Excerpts from a dataset
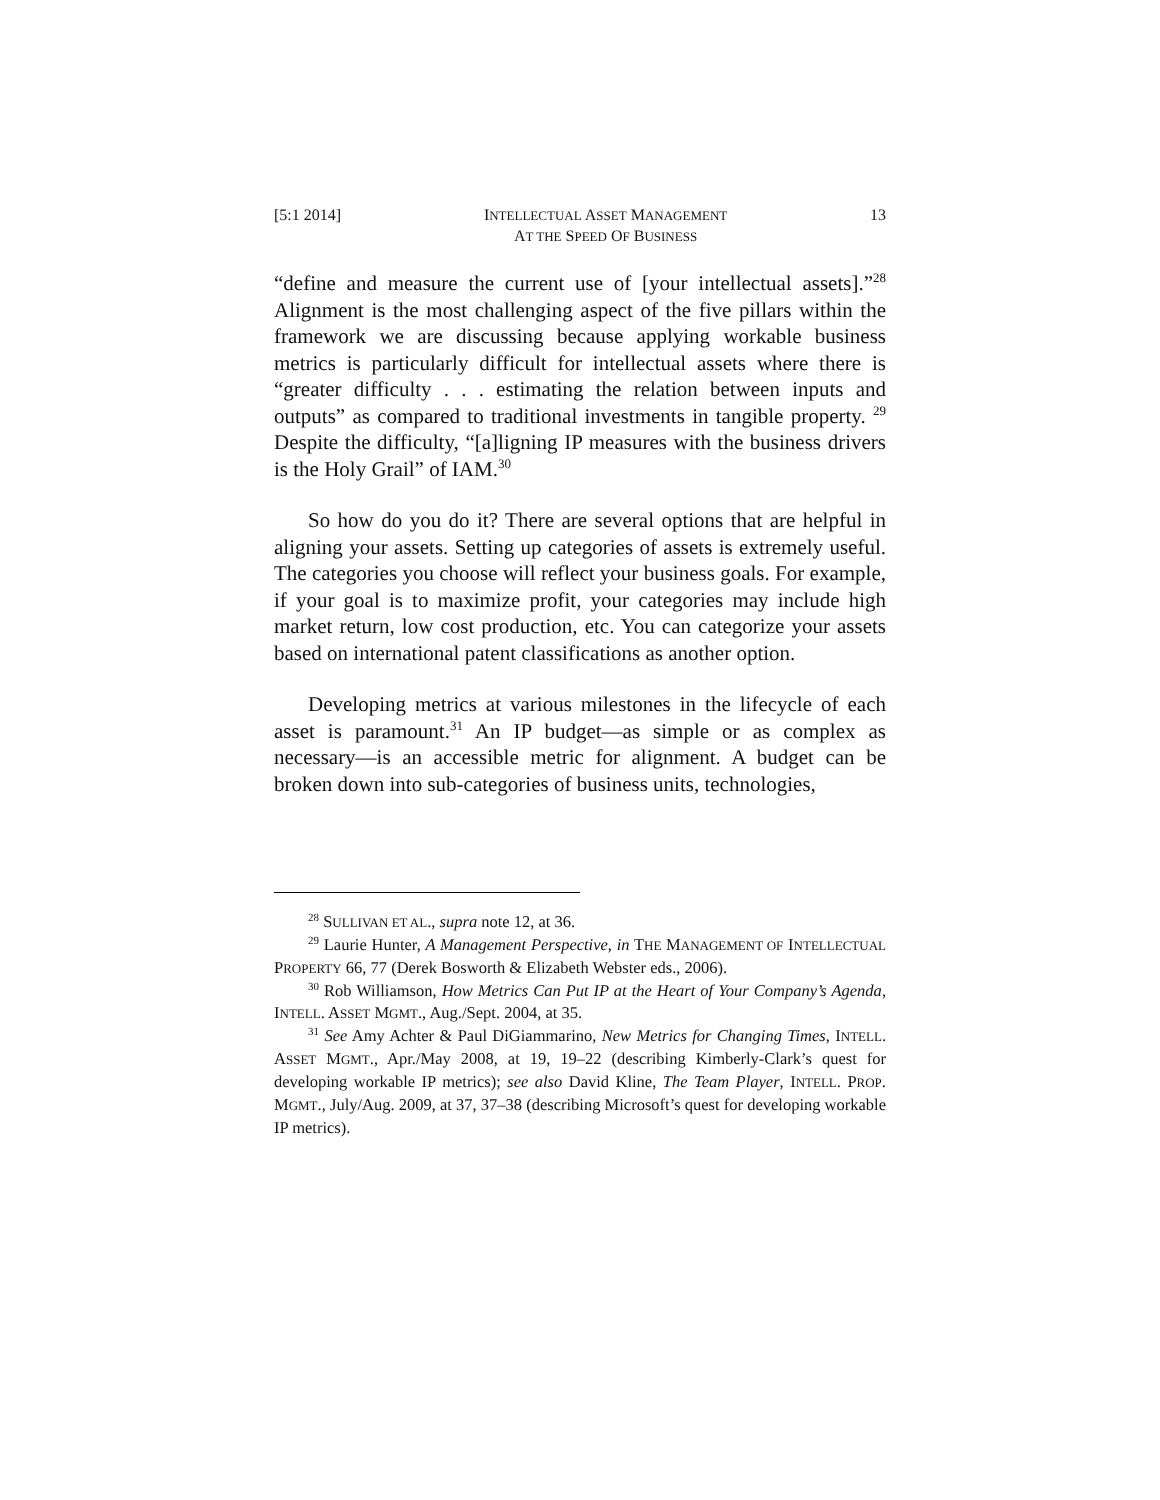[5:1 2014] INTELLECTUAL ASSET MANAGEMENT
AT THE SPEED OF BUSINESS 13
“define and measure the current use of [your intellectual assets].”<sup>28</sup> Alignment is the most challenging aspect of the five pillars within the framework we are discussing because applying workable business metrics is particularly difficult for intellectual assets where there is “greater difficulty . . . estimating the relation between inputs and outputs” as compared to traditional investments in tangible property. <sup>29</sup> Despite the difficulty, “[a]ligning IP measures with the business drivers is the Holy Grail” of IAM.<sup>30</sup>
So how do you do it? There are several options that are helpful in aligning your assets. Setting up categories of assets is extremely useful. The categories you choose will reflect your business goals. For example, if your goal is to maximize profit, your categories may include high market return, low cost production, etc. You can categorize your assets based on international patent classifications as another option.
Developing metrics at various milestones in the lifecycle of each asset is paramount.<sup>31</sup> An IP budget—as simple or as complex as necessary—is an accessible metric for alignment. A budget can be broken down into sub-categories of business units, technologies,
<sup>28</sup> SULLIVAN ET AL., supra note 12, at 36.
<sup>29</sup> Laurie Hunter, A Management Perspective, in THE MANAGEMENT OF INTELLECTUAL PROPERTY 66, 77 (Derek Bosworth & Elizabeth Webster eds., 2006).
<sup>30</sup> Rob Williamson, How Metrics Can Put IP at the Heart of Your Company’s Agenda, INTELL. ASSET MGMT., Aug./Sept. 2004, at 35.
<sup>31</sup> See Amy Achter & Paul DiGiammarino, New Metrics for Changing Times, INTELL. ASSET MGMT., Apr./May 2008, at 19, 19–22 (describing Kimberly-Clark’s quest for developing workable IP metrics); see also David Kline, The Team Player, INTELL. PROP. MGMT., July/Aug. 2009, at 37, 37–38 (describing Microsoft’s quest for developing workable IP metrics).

* * *

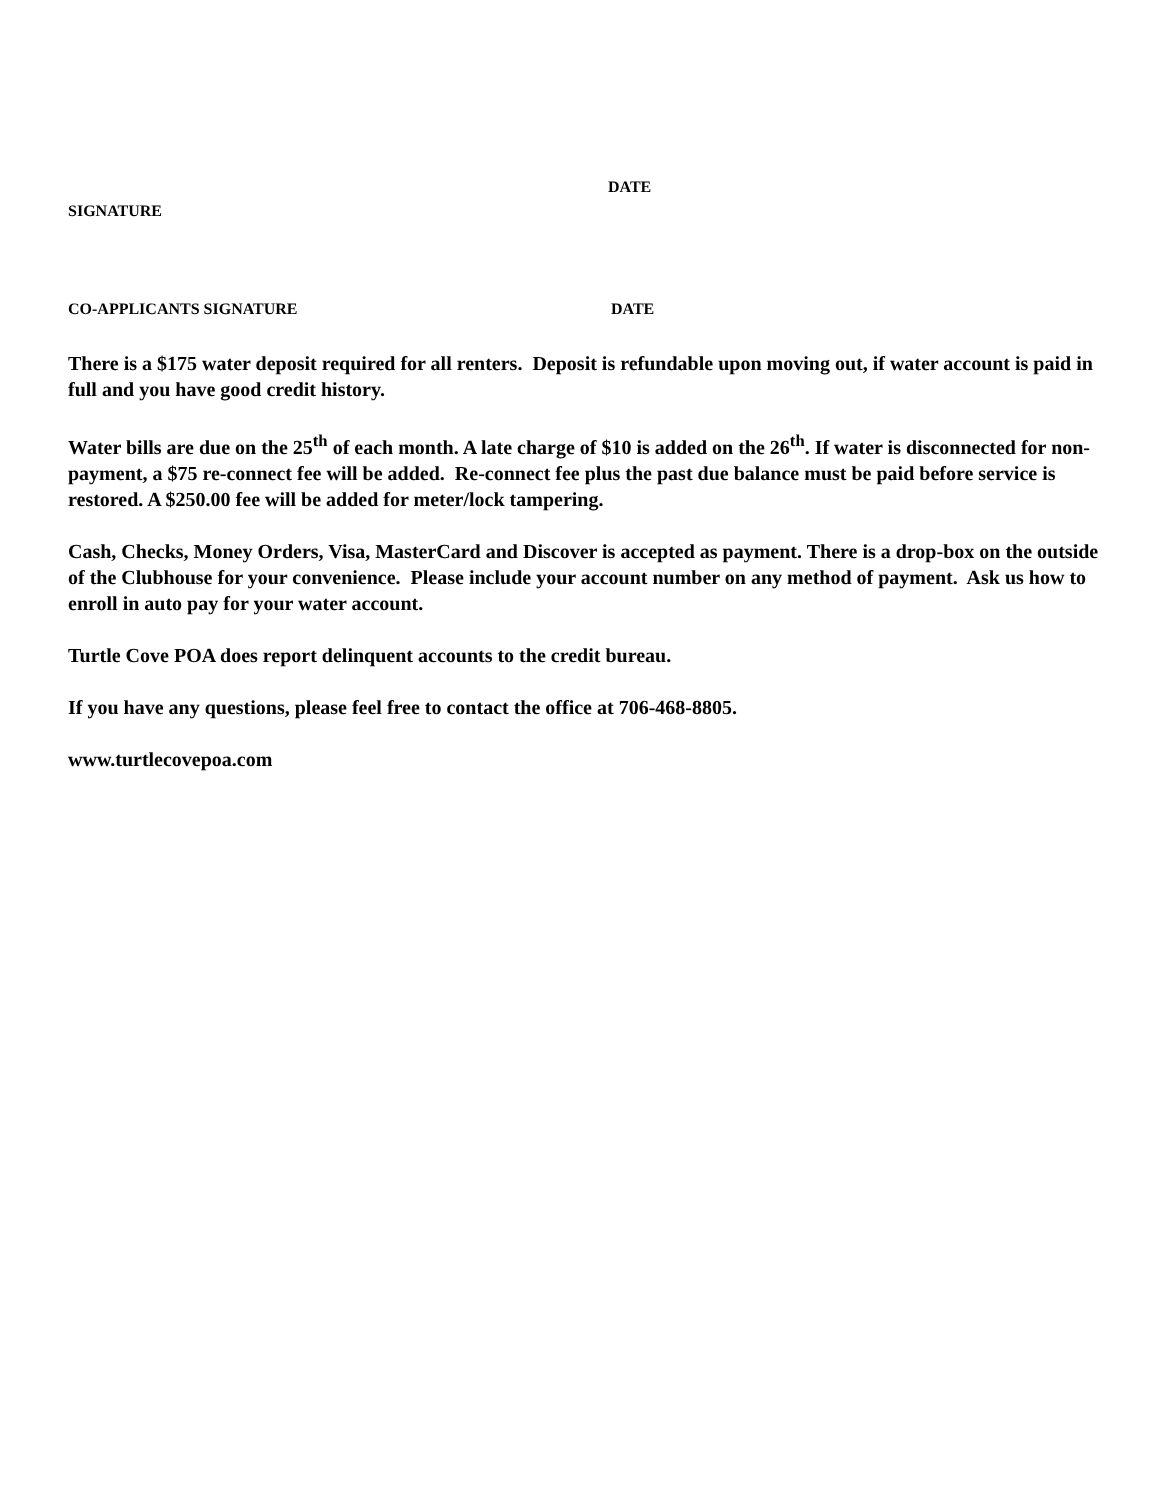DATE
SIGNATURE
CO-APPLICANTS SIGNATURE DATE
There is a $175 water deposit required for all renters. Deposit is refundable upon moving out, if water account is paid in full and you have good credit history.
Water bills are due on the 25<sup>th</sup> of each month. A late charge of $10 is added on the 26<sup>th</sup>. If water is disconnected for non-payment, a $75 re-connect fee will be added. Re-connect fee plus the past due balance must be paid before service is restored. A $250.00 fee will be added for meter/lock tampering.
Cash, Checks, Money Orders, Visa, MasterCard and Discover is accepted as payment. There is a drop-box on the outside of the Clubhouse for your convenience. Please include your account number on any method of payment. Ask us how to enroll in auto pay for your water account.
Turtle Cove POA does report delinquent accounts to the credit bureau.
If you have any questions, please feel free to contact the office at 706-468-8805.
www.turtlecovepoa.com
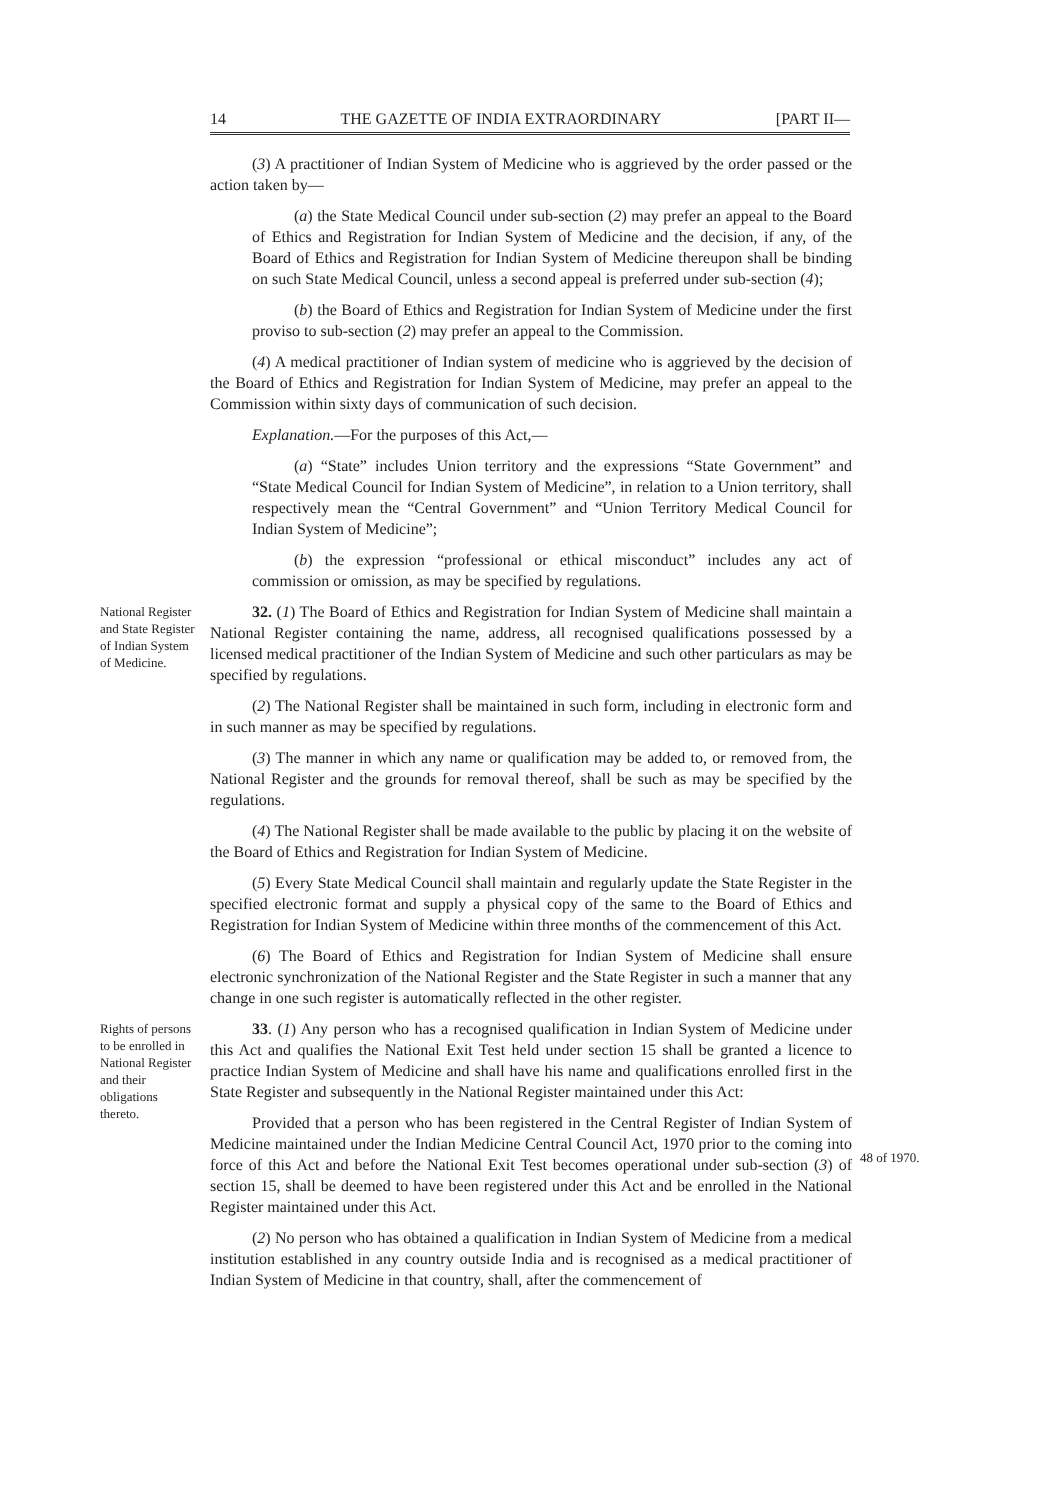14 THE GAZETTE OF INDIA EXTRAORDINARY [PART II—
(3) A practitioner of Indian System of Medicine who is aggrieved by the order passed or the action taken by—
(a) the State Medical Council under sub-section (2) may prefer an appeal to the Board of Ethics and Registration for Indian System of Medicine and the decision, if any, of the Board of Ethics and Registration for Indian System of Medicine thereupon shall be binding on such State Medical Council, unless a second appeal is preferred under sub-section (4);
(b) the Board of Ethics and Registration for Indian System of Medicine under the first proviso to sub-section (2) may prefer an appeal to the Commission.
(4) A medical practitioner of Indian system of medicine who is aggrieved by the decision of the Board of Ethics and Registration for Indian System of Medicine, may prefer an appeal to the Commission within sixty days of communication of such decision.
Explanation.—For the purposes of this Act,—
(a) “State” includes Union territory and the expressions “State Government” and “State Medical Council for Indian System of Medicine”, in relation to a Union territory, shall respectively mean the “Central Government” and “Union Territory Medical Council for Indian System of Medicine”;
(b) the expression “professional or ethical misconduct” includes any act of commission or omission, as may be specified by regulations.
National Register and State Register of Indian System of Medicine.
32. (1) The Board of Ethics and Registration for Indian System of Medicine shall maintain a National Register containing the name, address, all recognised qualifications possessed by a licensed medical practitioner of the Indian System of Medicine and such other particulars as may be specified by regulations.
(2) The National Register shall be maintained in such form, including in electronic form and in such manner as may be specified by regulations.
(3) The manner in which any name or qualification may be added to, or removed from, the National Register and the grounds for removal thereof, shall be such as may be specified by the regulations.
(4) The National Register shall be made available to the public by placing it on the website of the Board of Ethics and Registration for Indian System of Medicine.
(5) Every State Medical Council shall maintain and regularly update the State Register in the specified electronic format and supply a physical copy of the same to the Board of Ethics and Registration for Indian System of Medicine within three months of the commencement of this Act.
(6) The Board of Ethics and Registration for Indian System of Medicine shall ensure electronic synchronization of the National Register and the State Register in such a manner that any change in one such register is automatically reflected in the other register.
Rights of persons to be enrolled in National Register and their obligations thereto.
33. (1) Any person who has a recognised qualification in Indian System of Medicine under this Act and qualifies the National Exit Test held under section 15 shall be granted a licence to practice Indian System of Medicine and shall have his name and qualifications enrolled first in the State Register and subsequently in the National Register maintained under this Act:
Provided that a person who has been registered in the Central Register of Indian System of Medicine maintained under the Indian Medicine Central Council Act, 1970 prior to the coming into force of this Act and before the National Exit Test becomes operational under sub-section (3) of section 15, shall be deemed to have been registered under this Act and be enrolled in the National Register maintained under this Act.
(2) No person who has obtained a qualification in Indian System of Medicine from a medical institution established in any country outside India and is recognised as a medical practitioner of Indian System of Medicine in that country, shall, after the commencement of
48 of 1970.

## What you should do
Copy out every line of the data that includes the word "SIGNATURE".

## Solution to this problem
SIGNATURE
CO-APPLICANTS SIGNATURE DATE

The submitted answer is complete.